On Thu, 5 Jun 2025 16:26:08 +0900
Yugo Nagata <nag...@sraoss.co.jp> wrote:

> On Tue, 3 Jun 2025 17:39:50 +0900
> Yugo Nagata <nag...@sraoss.co.jp> wrote:
> 
> > On Tue, 27 May 2025 09:00:01 +0300
> > Alexander Lakhin <exclus...@gmail.com> wrote:
> 
> > I know there are other scenarios where the same is raises and I agree that
> > it would be better to consider a more global solution instead of addressing
> > each of them. However, I am not sure that improving the error message for
> > each case doesn't not make sense.
> 
> To address the remaining cases where DDL commands fail with the internal
> error "ERROR:  tuple concurrently updated" due to insufficient locking,
> I would like to propose improving the error reporting to produce a more
> appropriate and user-facing error message.
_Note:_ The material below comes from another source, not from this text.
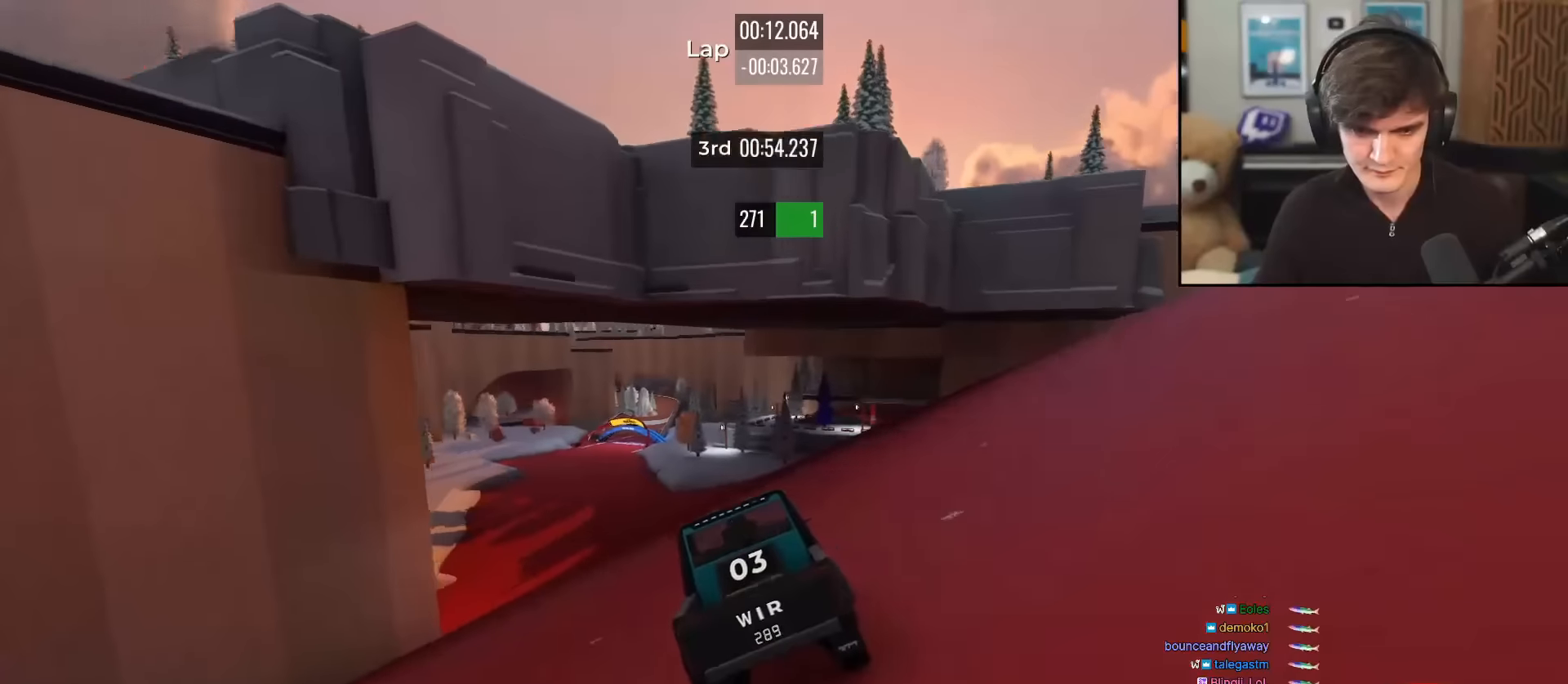
{"keys": ["up"], "events": [[200, "left", "down"], [250, "left", "up"], [334, "left", "down"], [434, "left", "up"]]}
This should make it easier for
> users to understand the cause of the failure.
> 
> Patch 0003 improves the error message shown when concurrent updates to a
> system catalog tuple occur, producing output like:
> 
>  ERROR:  operation failed due to a concurrent command
>  DETAIL: Another command modified the same object in a concurrent session.
> 
> Patches 0001 and 0002 are unchanged from v2, except for updated commit 
> messages.
> I believe these patches are still useful, as they allow the operation to 
> complete
> successfully after waiting, or to behave appropriately when the target 
> function
> is dropped by another session during the wait.

I found that the error "tuple concurrently updated" was expected as the results
of injection_points test , so I've fixed it so that the new message is expected
instead.

I've attached updated patches.

Best regards,
Yugo Nagata

-- 
Yugo Nagata <nag...@sraoss.co.jp>
>From b7ba94bb6ae4e646114b559b31f52e4c02958b6c Mon Sep 17 00:00:00 2001
From: Yugo Nagata <nag...@sraoss.co.jp>
Date: Thu, 5 Jun 2025 15:32:37 +0900
Subject: [PATCH v4 3/3] Improve error reporting for concurrent updates on
 system catalog tuples

Previously, when multiple sessions attempted to modify the same system
catalog tuple concurrently due to insufficient locking, DDL commands could
fail with an internal error:

ERROR:  tuple concurrently updated

This commit improves the behavior by reporting a more appropriate and
user-facing error message in such cases, making it easier for users to
understand the cause of the failure.
---
 src/backend/access/heap/heapam.c              | 34 ++++++++++++++++---
 .../expected/syscache-update-pruned.out       |  2 +-
 2 files changed, 31 insertions(+), 5 deletions(-)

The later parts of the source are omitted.